_必要な作業_:
(1) 事業仕分けの文章について、次の問いに答えてください。
(a) 伊藤伸氏はどの組織でどのような肩書きを持つか。
(b) 仕分けは最終的にどのような方法で決まるか。
(c) 「仕分け人」はどのような立場で参加するか。
(2) 事業仕分けの文章から、「事業仕分けという意味不明の命」から「からなかった。事業責任の見直しはだめか。」まで(両端を含む)を一字一句変えずに引用せよ。

_抜粋箇所_:
+++

行政の事業仕分け
「行政の事業仕分け」について、構想日本の政策担当ディレクター 伊藤伸氏からお話を聞く事が出来た。今度小田原市が、市長の意向もあり、行政がおこなっている事業の見直しをする。その見直しの方法のひとつが「事業仕分け」と言う事だった。
●事業仕分けとは?
・実施する自治体職員と「構想日本事業仕分けチーム」(他自治体の職員、民間、地方議員などで構成)が侃々諤々の議論をする
・国や自治体の行政サービスについて、予算事業一つひとつについて、そもそもその事業が必要かどうかを議論
・必要だとすると、その事業をどこがやるか(官か民か、国か地方か)を議論
・最終的には多数決で「不要」「民間」「国」「都道府県」「市町村」に仕分け
・「外部の目」(特に他自治体職員。いわゆる「同業他者」)を入れる
・「公開の場」で議論する(広く案内し誰でも傍聴できる)
・「仕分け人」はボランティア(企業がコンサル業務を行うのではない)
事業仕分けという意味不明の命名をして平気でいる人は、学者か、司法関係者か、行政関係者である。分からなくても関係がないと思い込んでいるから、分かりやすい言葉を使おうなどという発想がない。構想日本という組織はどんな人が作ったのだろうか。など思いながら話を聞いていた。伊藤氏の話はとても分かりやすい。何故こういう明快な人が、事業仕分けなどと言う学者用語のような不思議な名称に疑問を持たないのだろう。行政の仕事の総点検をする。というような仕事を、事業仕分けという、システム化された手法で進めてゆくことらしい。盛んに素人にも分かるように、素人が当事者であるから、行政は素人に分かるように説明する責任があると、言われていた。私など、仕分けの意味がいまだにわからない。わからないときは聴けと言う事なので、聞いてみたが、行政の事業を本来やるべき所に、仕分ける。民間、県、国、市町村、入らない場合もある。と言う事らしかった。何故仕分けるというのかは、良く分からなかった。事業責任の見直しはだめか。

+++

_表示情報_:

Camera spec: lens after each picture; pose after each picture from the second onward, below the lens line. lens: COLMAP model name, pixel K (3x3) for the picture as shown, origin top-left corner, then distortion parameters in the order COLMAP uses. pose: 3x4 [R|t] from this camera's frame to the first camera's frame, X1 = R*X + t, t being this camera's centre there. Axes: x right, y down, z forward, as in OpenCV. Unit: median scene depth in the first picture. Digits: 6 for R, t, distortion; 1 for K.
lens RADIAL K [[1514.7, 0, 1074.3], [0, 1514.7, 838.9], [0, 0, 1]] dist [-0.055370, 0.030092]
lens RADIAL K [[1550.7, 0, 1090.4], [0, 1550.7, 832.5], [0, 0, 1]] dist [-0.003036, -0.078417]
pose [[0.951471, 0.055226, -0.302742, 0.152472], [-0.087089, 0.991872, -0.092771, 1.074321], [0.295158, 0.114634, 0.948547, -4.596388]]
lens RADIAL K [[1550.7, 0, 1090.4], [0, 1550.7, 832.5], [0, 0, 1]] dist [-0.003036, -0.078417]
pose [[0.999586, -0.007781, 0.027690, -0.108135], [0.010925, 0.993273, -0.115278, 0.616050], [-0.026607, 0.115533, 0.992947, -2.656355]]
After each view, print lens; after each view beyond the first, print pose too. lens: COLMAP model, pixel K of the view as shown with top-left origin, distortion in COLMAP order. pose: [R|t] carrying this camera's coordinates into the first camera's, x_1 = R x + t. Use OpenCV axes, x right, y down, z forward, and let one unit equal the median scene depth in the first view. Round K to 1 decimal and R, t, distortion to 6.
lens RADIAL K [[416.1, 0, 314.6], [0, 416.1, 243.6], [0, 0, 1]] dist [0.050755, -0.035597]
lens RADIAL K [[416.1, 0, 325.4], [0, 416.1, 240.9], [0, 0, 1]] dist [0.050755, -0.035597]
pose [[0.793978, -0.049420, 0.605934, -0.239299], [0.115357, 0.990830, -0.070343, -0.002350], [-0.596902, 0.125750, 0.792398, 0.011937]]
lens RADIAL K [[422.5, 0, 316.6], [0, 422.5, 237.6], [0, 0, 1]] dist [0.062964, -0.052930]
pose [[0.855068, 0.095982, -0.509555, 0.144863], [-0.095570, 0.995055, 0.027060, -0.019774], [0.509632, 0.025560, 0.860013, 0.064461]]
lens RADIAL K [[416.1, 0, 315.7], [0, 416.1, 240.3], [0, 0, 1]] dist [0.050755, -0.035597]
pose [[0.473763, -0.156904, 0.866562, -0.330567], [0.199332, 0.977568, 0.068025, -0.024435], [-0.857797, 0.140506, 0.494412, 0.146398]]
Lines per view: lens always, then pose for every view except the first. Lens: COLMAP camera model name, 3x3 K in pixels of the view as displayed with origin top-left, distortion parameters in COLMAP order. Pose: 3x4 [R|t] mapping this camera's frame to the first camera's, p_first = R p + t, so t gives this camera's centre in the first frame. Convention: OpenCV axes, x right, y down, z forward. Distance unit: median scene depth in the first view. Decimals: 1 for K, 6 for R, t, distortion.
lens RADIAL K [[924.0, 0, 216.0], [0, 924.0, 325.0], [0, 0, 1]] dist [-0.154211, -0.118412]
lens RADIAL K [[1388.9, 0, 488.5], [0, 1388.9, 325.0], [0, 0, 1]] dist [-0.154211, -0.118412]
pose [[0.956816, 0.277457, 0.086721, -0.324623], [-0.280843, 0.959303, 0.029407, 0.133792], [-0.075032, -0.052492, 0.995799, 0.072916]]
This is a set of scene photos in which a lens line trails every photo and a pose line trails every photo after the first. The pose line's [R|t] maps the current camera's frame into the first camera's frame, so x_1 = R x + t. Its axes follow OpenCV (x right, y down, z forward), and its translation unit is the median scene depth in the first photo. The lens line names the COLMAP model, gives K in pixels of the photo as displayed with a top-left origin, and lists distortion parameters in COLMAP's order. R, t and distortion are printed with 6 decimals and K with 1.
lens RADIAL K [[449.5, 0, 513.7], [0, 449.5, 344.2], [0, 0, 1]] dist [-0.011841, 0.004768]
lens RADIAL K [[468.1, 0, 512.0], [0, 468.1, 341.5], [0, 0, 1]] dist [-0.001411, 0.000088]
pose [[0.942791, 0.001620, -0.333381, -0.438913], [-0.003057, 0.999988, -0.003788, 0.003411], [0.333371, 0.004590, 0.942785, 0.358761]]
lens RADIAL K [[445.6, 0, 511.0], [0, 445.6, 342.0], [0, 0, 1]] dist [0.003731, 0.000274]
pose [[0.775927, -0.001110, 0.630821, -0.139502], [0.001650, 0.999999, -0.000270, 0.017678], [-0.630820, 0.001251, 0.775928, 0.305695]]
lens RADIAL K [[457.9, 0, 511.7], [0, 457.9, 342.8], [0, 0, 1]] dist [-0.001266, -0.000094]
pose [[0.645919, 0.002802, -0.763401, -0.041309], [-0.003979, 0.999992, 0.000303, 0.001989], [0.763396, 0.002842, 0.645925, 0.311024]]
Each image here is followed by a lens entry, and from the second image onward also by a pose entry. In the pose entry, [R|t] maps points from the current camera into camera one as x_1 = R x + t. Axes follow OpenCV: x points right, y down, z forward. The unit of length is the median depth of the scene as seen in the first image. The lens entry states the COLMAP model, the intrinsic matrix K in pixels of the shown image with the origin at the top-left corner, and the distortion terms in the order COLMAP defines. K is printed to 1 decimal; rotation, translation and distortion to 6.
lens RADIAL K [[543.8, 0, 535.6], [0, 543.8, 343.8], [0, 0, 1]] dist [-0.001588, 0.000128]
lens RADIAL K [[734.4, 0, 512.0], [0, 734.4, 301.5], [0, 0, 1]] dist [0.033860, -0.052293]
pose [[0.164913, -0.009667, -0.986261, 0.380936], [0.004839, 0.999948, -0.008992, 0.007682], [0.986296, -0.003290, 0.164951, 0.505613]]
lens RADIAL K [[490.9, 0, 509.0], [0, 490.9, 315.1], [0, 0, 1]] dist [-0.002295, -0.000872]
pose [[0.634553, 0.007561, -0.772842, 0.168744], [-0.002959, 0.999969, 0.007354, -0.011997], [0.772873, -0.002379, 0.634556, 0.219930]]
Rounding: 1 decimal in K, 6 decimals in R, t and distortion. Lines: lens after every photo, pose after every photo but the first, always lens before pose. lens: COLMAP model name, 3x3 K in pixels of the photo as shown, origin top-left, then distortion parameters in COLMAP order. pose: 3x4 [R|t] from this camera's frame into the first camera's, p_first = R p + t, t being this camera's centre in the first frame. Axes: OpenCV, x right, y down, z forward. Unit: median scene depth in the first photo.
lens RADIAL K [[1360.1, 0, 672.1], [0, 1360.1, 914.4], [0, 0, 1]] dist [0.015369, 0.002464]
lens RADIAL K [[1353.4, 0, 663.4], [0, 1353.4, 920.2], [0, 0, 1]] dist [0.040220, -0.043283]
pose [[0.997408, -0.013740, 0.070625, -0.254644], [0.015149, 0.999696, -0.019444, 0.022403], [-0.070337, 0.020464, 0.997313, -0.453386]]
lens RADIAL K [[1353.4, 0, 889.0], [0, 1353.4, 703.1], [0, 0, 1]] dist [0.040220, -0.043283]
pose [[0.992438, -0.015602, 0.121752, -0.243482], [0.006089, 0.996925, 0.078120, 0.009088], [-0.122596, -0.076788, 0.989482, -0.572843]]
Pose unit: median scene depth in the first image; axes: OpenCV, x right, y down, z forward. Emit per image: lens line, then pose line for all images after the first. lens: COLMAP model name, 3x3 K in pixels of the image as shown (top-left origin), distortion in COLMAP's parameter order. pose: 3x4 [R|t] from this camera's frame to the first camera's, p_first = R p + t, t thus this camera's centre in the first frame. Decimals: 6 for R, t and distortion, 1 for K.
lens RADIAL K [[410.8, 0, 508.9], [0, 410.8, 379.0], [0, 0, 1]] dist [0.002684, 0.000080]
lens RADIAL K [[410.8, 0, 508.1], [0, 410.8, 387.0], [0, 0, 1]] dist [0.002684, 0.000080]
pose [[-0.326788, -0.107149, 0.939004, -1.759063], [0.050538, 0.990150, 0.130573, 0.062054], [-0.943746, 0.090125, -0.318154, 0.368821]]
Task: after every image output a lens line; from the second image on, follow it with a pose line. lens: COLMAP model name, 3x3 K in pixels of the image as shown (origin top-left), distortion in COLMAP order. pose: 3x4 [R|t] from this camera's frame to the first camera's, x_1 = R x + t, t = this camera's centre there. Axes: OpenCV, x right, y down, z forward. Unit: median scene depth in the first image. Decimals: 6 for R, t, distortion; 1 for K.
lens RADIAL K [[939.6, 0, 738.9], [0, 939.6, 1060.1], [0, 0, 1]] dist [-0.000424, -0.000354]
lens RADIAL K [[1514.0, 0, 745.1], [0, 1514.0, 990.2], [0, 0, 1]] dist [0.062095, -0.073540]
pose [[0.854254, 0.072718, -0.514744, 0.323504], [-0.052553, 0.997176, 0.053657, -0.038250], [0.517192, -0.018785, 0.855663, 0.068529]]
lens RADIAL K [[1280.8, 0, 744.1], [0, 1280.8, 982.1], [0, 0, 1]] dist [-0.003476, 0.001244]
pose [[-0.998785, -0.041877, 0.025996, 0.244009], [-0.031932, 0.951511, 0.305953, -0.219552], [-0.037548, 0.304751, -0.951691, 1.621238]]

+++

_項目別の解答_:
(1)
(a) 構想日本の政策担当ディレクター
(b) 多数決
(c) ボランティア(企業がコンサル業務を行うのではない)

(2)
事業仕分けという意味不明の命名をして平気でいる人は、学者か、司法関係者か、行政関係者である。分からなくても関係がないと思い込んでいるから、分かりやすい言葉を使おうなどという発想がない。構想日本という組織はどんな人が作ったのだろうか。など思いながら話を聞いていた。伊藤氏の話はとても分かりやすい。何故こういう明快な人が、事業仕分けなどと言う学者用語のような不思議な名称に疑問を持たないのだろう。行政の仕事の総点検をする。というような仕事を、事業仕分けという、システム化された手法で進めてゆくことらしい。盛んに素人にも分かるように、素人が当事者であるから、行政は素人に分かるように説明する責任があると、言われていた。私など、仕分けの意味がいまだにわからない。わからないときは聴けと言う事なので、聞いてみたが、行政の事業を本来やるべき所に、仕分ける。民間、県、国、市町村、入らない場合もある。と言う事らしかった。何故仕分けるというのかは、良く分からなかった。事業責任の見直しはだめか。